Latin music stars raised their voices to send a message of peace and reconciliation at the Venezuela Aid Live concert, held on Feb. 23 in the border city of Cúcuta, Colombia, one day before the planned date to bring humanitarian aid into Venezuelan territory.
But for hundreds of people it was impossible to see the concert from their homes, after the signals from the channels NatGeo and Antena 3 in Venezuela were interrupted for users of the paid television services DirectTV and Intercable, as the National Union of Press Workers of Venezuela denounced on social media.
In addition, access to Bing, Google and YouTube was also blocked several times during the show, according to the NetBlocks cybersecurity organization.
At the same time, but thousands of miles away, in Texas, Venezuelan journalist Laura Weffer referred to the incident with indignation, but not with surprise.
"What is happening is not a recent phenomenon in Venezuela. This ambush against the media is not new," she said as a keynote speaker at the Lozano Long Conference of the Teresa Lozano Long Institute of Latin American Studies and the Knight Center for Journalism in the Americas at the University of Texas at Austin.
Weffer explained that beyond the blocking and censorship, the crisis of journalism in Venezuela also has to do with the fact that the profession lost the trust of the people. Partly because of the demonization of the media by the regimes of Hugo Chávez and Nicolás Maduro, but also because the sector of Venezuelans aligned with Chavismo was far from the attention of journalists for many years.
"From Chávez until now, this ill-named Bolivarian Revolution has made it very clear that one of its priorities was to install distrust toward journalism," Weffer said.
The journalist also said that supporters of Chávez were heard from little in news coverage.
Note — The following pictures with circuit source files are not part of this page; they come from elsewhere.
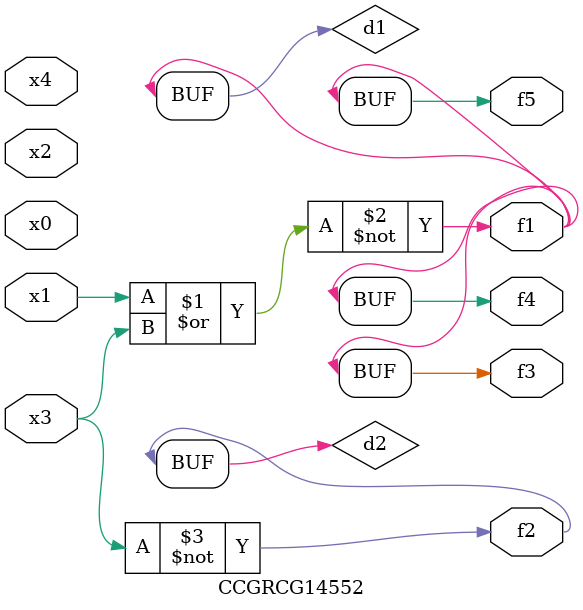
<source format=v>
module CCGRCG14552(
	input x0, x1, x2, x3, x4,
	output f1, f2, f3, f4, f5
);

	wire d1, d2;

	nor (d1, x1, x3);
	not (d2, x3);
	assign f1 = d1;
	assign f2 = d2;
	assign f3 = d1;
	assign f4 = d1;
	assign f5 = d1;
endmodule

</source>
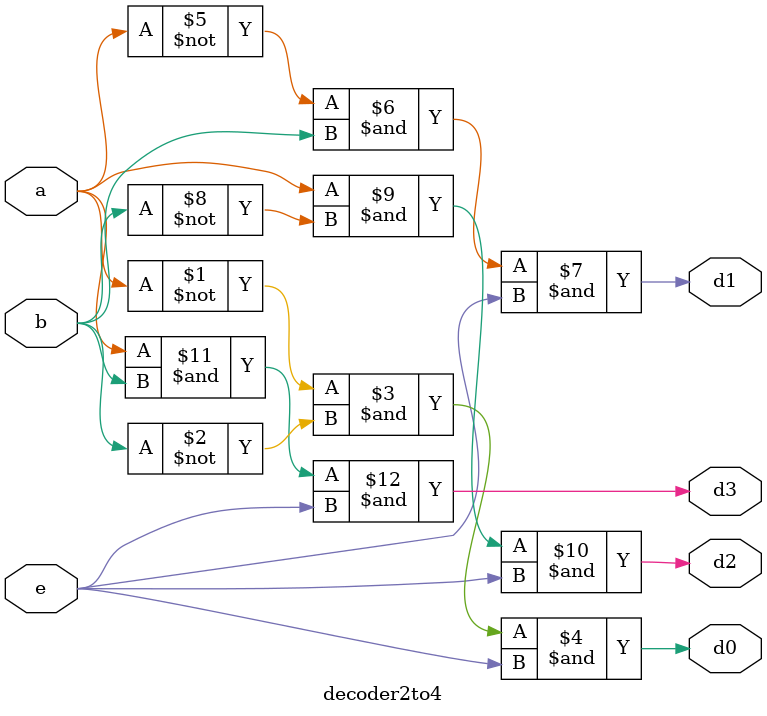
<source format=v>
module decoder2to4(input a,b,e, output d3,d2,d1,d0);
  assign d0=(~a&~b&e);
  assign d1=(~a&b&e);
  assign d2=(a&~b&e);
  assign d3=(a&b&e);
endmodule

</source>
According to Weffer, faced with the current crisis of freedom of expression, journalism is regaining the confidence of the population thanks to the work of independent digital media such as Efecto Cocuyo, a site that she founded together with Luz Mely Reyes and Josefina Ruggiero in 2015. But also thanks to other sites such as El Pitazo, El Estímulo, RunRunEs and Armando.Info that use the internet as a tool against censorship.
"Today, journalism is more important, more necessary than ever. And this is serious. It’s not enough to read a Tweet, a post on Facebook, to be aware. The fight for information and misinformation is real, bloody and with devastating effects," Weffer said. "That is why journalists need to win the trust of the people again, we must put people at the center of the debate, we are at their service and not the other way around."
This mission becomes more difficult with the precarious situations in which journalism is carried out under the Chávez regime. According to the NGO Espacio Público, on Feb. 23 alone, there were 20 assaults on and restrictions to journalistic work. Adding to this is the fact that Venezuela is one of the few countries in America that does not have access to information laws.
"In Venezuela it is no longer possible to sit down to read a newspaper with a cup of coffee on a Sunday morning, because there are no newspapers, there is no coffee and, above all, there is no media outlet that creates a diverse public opinion," Weffer said.
"In the case of the journalists, also it must be added that they do not do their job from the comfort of an office with air condition. They go out every day to risk their lives. And it is not an exaggeration to impress you. The danger is real,” the journalist later added.
The journalist, who has received recognitions such as the Maria Moors Cabot Award from Columbia University and the Transparency International Latin American and Caribbean Investigative Journalism Award, also warned of the risks of polarizing journalistic work and of journalists trying to battle a government with disqualifications and insults.
Weffer warned about the risks of using journalism for political struggle, which she said can lead to polarization.
"Journalism is so generous and wonderful that it gives you the tools so that you can dismantle the vileness of power through an investigative report or through a crónica, through an article," she later said.
The team of Efecto Cocuyo is made up of 20 people, of which Weffer is the only one living outside of Venezuela. The collaborators are mostly millennials who have lived under the censorship of Chavismo all their lives. Therefore, facing a possible regime change in Venezuela, Weffer has spoken to them about the importance of not losing the focus of being a counterweight as journalists to whoever is in power.
"I tell them: 'It can never be forgotten that you are a counterweight,” she concluded.